Вадим Дудченко
Администратор портала

A new image taken with the NASA/ESA Hubble Space Telescope provides a detailed look at the massive star-forming nebula G035.20-0.74.

This Hubble image shows G035.20-0.74, a star-forming nebula located 7,143 light-years away in the constellation of Aquila. Image credit: NASA / ESA / J. Tan, Chalmers University of Technology / Gladys Kober, NASA & Catholic University of America.

G035.20-0.74 is located approximately 2,190 parsecs (7,143 light-years) away in the constellation of Aquila.

Also known as IRAS 18556+0136, this high-mass star-forming region is home to a massive protostar with a jet driven outflow.

“Stars are born from turbulent clouds of gas and dust that collapse under their own gravitational attraction,” the Hubble astronomers explained.

“As the cloud collapses, a dense, hot core forms and begins gathering dust and gas, creating a protostar.”

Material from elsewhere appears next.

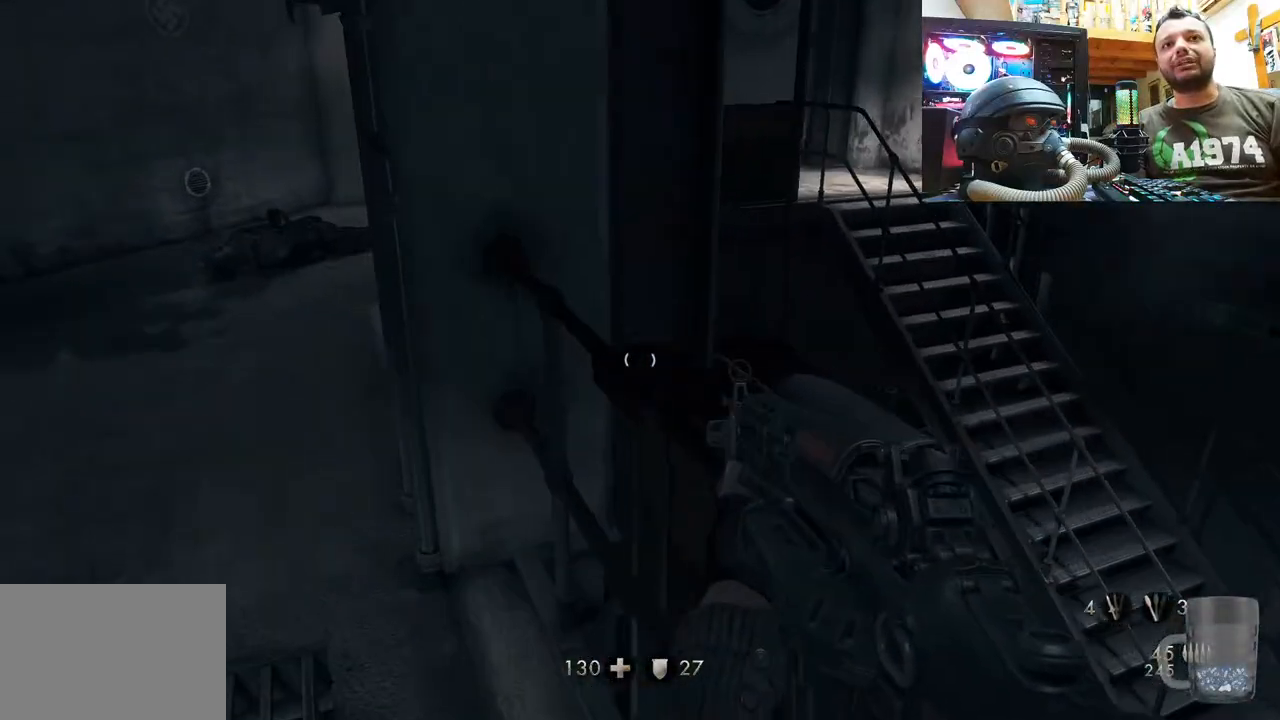
{"buttons": [], "left_stick": "up-left", "right_stick": "up-left", "events": [[100, "L3", "down"], [100, "right_stick", "up-right"], [267, "right_stick", "up"], [450, "L3", "up"], [483, "right_stick", "up-left"]]}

“G035.20-0.74 is known for producing a particular kind of massive star known as a B-type star,” they added.

“These stars are hot, young, blue stars up to five times hotter than our Sun.”

This Hubble image shows G035.20-0.74 in the constellation of Aquila. Image credit: NASA / ESA / J. Tan, Chalmers University of Technology / DSS / Gladys Kober, NASA & Catholic University of America.

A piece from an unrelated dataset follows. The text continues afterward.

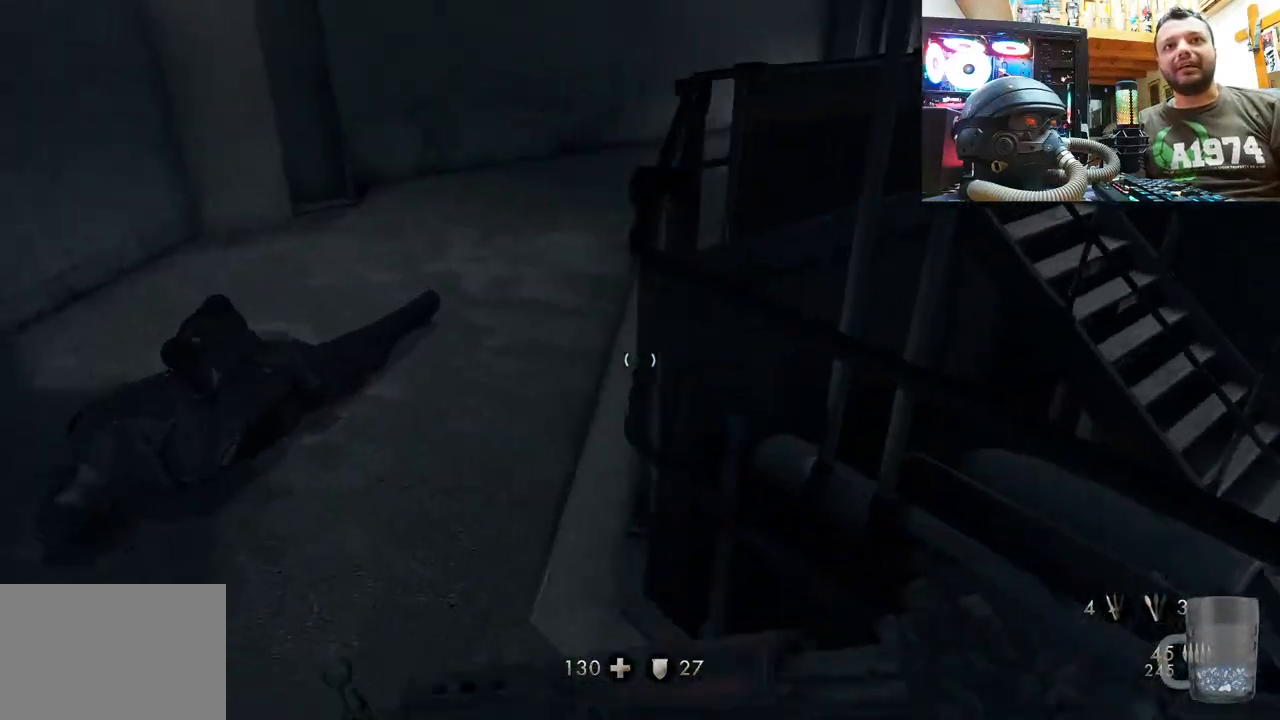
{"buttons": ["L3"], "left_stick": "up-left", "right_stick": "right", "events": [[183, "right_stick", "right"], [467, "L3", "down"]]}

Hubble observed G035.20-0.74 as part of a program examining jets of blasted into space by massive protostars.

“These fast-moving jets, which form as gas collects around newly forming stars and last for only about 100,000 years, are known to play a role in star formation,” the researchers said.

“We were interested to learn whether such jets influence the formation of massive stars similar to the way they affect the formation of lower-mass stars.”

“Massive stars are typically rarer, more distant, and more hidden by dust than lower-mass stars, making studies of their jets more challenging.”

The scientists combined infrared observations from Hubble with those from radio telescopes in order to see inside these dusty star-forming regions.

“We found a jet of material with properties similar to jets associated with young, low-mass stars,” they said.

“This implies that the mechanism creating the light emitted by these jets is similar in young stars of different masses, up to 10 times the mass of the Sun.”